Your task is to copy every record exactly.

Exercise materials: Begin

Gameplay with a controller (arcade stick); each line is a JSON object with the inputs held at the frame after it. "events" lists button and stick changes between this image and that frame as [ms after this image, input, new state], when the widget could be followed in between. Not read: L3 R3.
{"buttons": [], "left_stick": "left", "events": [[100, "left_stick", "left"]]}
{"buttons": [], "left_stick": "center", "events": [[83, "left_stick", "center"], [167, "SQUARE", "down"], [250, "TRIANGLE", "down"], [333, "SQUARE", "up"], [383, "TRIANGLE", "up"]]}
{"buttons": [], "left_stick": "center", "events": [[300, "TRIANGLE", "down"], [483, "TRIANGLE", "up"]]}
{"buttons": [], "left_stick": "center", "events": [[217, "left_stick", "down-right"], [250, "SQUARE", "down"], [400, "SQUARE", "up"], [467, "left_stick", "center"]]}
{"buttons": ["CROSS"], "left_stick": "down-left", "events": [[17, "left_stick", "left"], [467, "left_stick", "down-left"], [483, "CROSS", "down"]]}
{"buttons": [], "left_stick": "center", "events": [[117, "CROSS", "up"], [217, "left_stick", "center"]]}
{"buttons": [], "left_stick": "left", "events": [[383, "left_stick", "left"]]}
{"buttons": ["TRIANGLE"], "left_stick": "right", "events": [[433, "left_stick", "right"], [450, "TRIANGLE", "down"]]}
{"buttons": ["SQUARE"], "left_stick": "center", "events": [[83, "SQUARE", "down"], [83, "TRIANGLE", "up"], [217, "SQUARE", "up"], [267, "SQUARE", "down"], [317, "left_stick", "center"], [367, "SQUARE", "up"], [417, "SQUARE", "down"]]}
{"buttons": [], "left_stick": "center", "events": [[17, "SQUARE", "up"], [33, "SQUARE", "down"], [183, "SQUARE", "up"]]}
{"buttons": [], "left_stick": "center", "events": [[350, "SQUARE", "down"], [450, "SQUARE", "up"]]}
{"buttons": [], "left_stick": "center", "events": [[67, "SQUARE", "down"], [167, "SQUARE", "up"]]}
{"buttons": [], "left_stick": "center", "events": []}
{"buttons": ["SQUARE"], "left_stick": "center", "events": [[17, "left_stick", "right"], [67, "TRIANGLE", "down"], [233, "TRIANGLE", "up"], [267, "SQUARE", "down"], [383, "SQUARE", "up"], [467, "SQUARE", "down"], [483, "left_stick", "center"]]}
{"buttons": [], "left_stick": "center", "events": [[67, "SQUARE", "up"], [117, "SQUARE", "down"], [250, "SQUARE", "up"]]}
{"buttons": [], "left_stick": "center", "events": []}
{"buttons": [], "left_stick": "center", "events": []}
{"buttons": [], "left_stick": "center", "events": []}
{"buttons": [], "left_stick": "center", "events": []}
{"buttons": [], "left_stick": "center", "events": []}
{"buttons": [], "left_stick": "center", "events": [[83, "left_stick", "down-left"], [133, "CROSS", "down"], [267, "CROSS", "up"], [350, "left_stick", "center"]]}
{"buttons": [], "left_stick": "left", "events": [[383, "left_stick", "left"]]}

Exercise materials: End

> Exercise answer
Gameplay with a controller (arcade stick); each line is a JSON object with the inputs held at the frame after it. "events" lists button and stick changes between this image and that frame as [ms after this image, input, new state], when the widget could be followed in between. Not read: L3 R3.
{"buttons": [], "left_stick": "left", "events": [[100, "left_stick", "left"]]}
{"buttons": [], "left_stick": "center", "events": [[83, "left_stick", "center"], [167, "SQUARE", "down"], [250, "TRIANGLE", "down"], [333, "SQUARE", "up"], [383, "TRIANGLE", "up"]]}
{"buttons": [], "left_stick": "center", "events": [[300, "TRIANGLE", "down"], [483, "TRIANGLE", "up"]]}
{"buttons": [], "left_stick": "center", "events": [[217, "left_stick", "down-right"], [250, "SQUARE", "down"], [400, "SQUARE", "up"], [467, "left_stick", "center"]]}
{"buttons": ["CROSS"], "left_stick": "down-left", "events": [[17, "left_stick", "left"], [467, "left_stick", "down-left"], [483, "CROSS", "down"]]}
{"buttons": [], "left_stick": "center", "events": [[117, "CROSS", "up"], [217, "left_stick", "center"]]}
{"buttons": [], "left_stick": "left", "events": [[383, "left_stick", "left"]]}
{"buttons": ["TRIANGLE"], "left_stick": "right", "events": [[433, "left_stick", "right"], [450, "TRIANGLE", "down"]]}
{"buttons": ["SQUARE"], "left_stick": "center", "events": [[83, "SQUARE", "down"], [83, "TRIANGLE", "up"], [217, "SQUARE", "up"], [267, "SQUARE", "down"], [317, "left_stick", "center"], [367, "SQUARE", "up"], [417, "SQUARE", "down"]]}
{"buttons": [], "left_stick": "center", "events": [[17, "SQUARE", "up"], [33, "SQUARE", "down"], [183, "SQUARE", "up"]]}
{"buttons": [], "left_stick": "center", "events": [[350, "SQUARE", "down"], [450, "SQUARE", "up"]]}
{"buttons": [], "left_stick": "center", "events": [[67, "SQUARE", "down"], [167, "SQUARE", "up"]]}
{"buttons": [], "left_stick": "center", "events": []}
{"buttons": ["SQUARE"], "left_stick": "center", "events": [[17, "left_stick", "right"], [67, "TRIANGLE", "down"], [233, "TRIANGLE", "up"], [267, "SQUARE", "down"], [383, "SQUARE", "up"], [467, "SQUARE", "down"], [483, "left_stick", "center"]]}
{"buttons": [], "left_stick": "center", "events": [[67, "SQUARE", "up"], [117, "SQUARE", "down"], [250, "SQUARE", "up"]]}
{"buttons": [], "left_stick": "center", "events": []}
{"buttons": [], "left_stick": "center", "events": []}
{"buttons": [], "left_stick": "center", "events": []}
{"buttons": [], "left_stick": "center", "events": []}
{"buttons": [], "left_stick": "center", "events": []}
{"buttons": [], "left_stick": "center", "events": [[83, "left_stick", "down-left"], [133, "CROSS", "down"], [267, "CROSS", "up"], [350, "left_stick", "center"]]}
{"buttons": [], "left_stick": "left", "events": [[383, "left_stick", "left"]]}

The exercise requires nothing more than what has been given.